[Teks Bacaan]:
● ● ● ● ● ● ●

Budayawan Taufiq Ismail menekankan, sejarah peradaban manusia membuktikan bahwa bangsa yang hebat adalah bangsa yang masyarakatnya memiliki minat baca yang tinggi. Masyarakat tersebut sejak dini sudah terlatih dan terbiasa membaca. Sedangkan pakar pendidikan Darmaningtyas Utomo dari Universitas Paramadina Jakarta mengatakan Indonesia harus segera meningkatkan minat baca di kalangan pemuda jika bangsa ini ingin bersaing dengan negara lain. Kurangnya minat baca ini berasal dari budaya masyarakat Indonesia yang sebagian besar menekankan tradisi lisan. Sayangnya, ketika masyarakat Indonesia belum masuk ke tahap membaca-menulis, masyarakat Indonesia dipaksa untuk mengadopsi era digital, yang benar-benar serba instan.

Namun, di tengah lesunya minat baca masyarakat Indonesia, muncul secercah cahaya terang. Riyan Hamzah dengan sepeda kayuh, Muhammad Ridwan Alimuddin dengan perahu pustaka, dan Ridwan Sururi dengan kuda pustaka berkeliling menyapa anak-anak muda untuk mencintai buku. Koran Jawa Pos bulan Desember 2015 mengangkat kisah mereka, para pejuang literasi.

Riyan Hamzah lahir di Sumedang pada September 1974. Pada tahun 1999, tanpa bekal keterampilan serta pendidikan mencukupi, ia harus bertahan hidup di jalanan dengan menjadi pedagang asongan dan pengamen. Area kerja ayah tiga anak tersebut di sekitar Jakarta Timur sampai Jakarta Pusat. Rasa pedulinya terhadap anak jalanan membuatnya mendirikan Taman Bacaan Masyarakat (TBM) Sanggar Alam Kita. Tak seperti umumnya rumah singgah atau TBM untuk anak jalanan, Riyan tidak menunggu didatangi. Dialah yang menghampiri, menyapa, dan mengajak mereka membaca dan menulis. Dia mengajak anak-anak yang sebagian besar sudah meninggalkan bangku sekolah atau tak pernah bersekolah itu untuk kembali mencintai buku.

Ikhtiarnya itu bermula dengan sepeda kayuh dan sebuah boks plastik. Riyan menyusuri kawasan Salemba, Jakarta Pusat, sembari membawa sekitar 150 buku. Dari sekitar pukul 08.00 sampai 17.00, Riyan menghampiri pengamen, pengasong, atau pengemis. Tak jarang, saking asyiknya mengajarkan membaca dan menulis, dia baru pulang ke rumah di kawasan Cipinang Muara, Jakarta Timur, jauh malam. Namun, tak jarang pula dia harus berhadapan dengan razia Satuan Polisi Pamong Praja (Satpol PP) karena dikira pedagang asongan. Kendati semuanya itu tak mendatangkan sepeser pun uang, bagi dia, kepuasan karena bisa berbagi ilmu melebihi segalanya. Sebuah pekerjaan yang bagi banyak orang mungkin dianggap absurd.

● ● ● ● ● ● ●

[Informasi Sumber]:
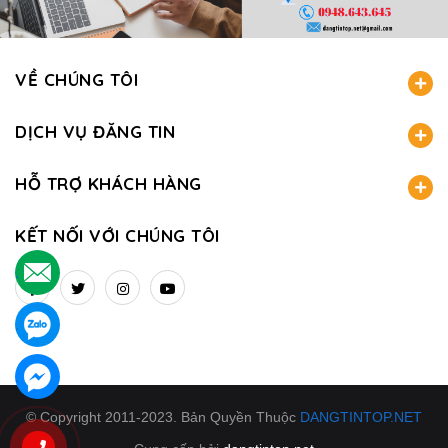
VỀ CHÚNG TÔI
DỊCH VỤ ĐĂNG TIN
HỖ TRỢ KHÁCH HÀNG
KẾT NỐI VỚI CHÚNG TÔI
.
.
.
© Copyright 2011-2023. Bản Quyền Thuộc
DANGTINTOP.NET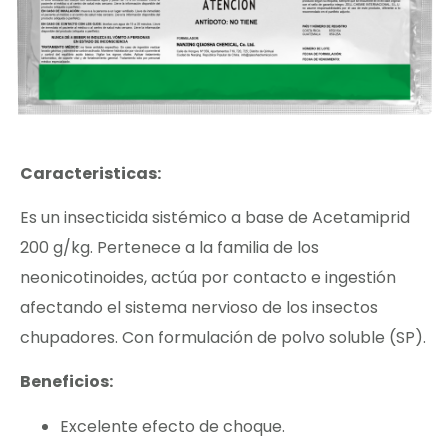
Caracteristicas:
Es un insecticida sistémico a base de Acetamiprid
200 g/kg. Pertenece a la familia de los
neonicotinoides, actúa por contacto e ingestión
afectando el sistema nervioso de los insectos
chupadores. Con formulación de polvo soluble (SP).
Beneficios:
Excelente efecto de choque.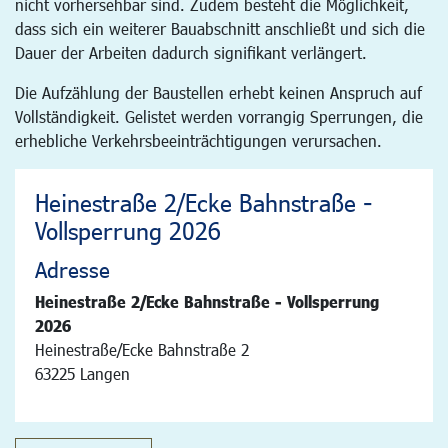
nicht vorhersehbar sind. Zudem besteht die Möglichkeit,
dass sich ein weiterer Bauabschnitt anschließt und sich die
Dauer der Arbeiten dadurch signifikant verlängert.
Die Aufzählung der Baustellen erhebt keinen Anspruch auf
Vollständigkeit. Gelistet werden vorrangig Sperrungen, die
erhebliche Verkehrsbeeinträchtigungen verursachen.
Heinestraße 2/Ecke Bahnstraße -
Vollsperrung 2026
Adresse
Heinestraße 2/Ecke Bahnstraße - Vollsperrung
2026
Heinestraße/Ecke Bahnstraße 2
63225 Langen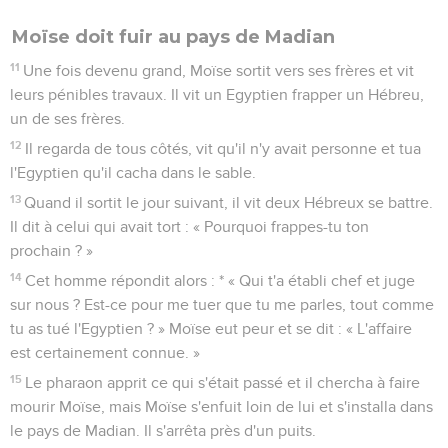
Moïse doit fuir au pays de Madian
11
Une fois devenu grand, Moïse sortit vers ses frères et vit
leurs pénibles travaux. Il vit un Egyptien frapper un Hébreu,
un de ses frères.
12
Il regarda de tous côtés, vit qu'il n'y avait personne et tua
l'Egyptien qu'il cacha dans le sable.
13
Quand il sortit le jour suivant, il vit deux Hébreux se battre.
Il dit à celui qui avait tort : « Pourquoi frappes-tu ton
prochain ? »
14
Cet homme répondit alors : * « Qui t'a établi chef et juge
sur nous ? Est-ce pour me tuer que tu me parles, tout comme
tu as tué l'Egyptien ? » Moïse eut peur et se dit : « L'affaire
est certainement connue. »
15
Le pharaon apprit ce qui s'était passé et il chercha à faire
mourir Moïse, mais Moïse s'enfuit loin de lui et s'installa dans
le pays de Madian. Il s'arrêta près d'un puits.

● ● ● ● ● ● ●

[Butir Tugas A]: Menurut teks bacaan, kira-kira berapa buku yang dibawa Riyan Hamzah saat menyusuri kawasan Salemba?
[Butir Tugas B]: Ulangi bagian teks bacaan mulai dari "Ikhtiarnya itu bermula" terus ke bawah sampai "mungkin dianggap absurd.", tanpa mengubah satu kata pun.

[Jawaban Tugas A]: Sekitar 150 buku.

[Jawaban Tugas B]:
Ikhtiarnya itu bermula dengan sepeda kayuh dan sebuah boks plastik. Riyan menyusuri kawasan Salemba, Jakarta Pusat, sembari membawa sekitar 150 buku. Dari sekitar pukul 08.00 sampai 17.00, Riyan menghampiri pengamen, pengasong, atau pengemis. Tak jarang, saking asyiknya mengajarkan membaca dan menulis, dia baru pulang ke rumah di kawasan Cipinang Muara, Jakarta Timur, jauh malam. Namun, tak jarang pula dia harus berhadapan dengan razia Satuan Polisi Pamong Praja (Satpol PP) karena dikira pedagang asongan. Kendati semuanya itu tak mendatangkan sepeser pun uang, bagi dia, kepuasan karena bisa berbagi ilmu melebihi segalanya. Sebuah pekerjaan yang bagi banyak orang mungkin dianggap absurd.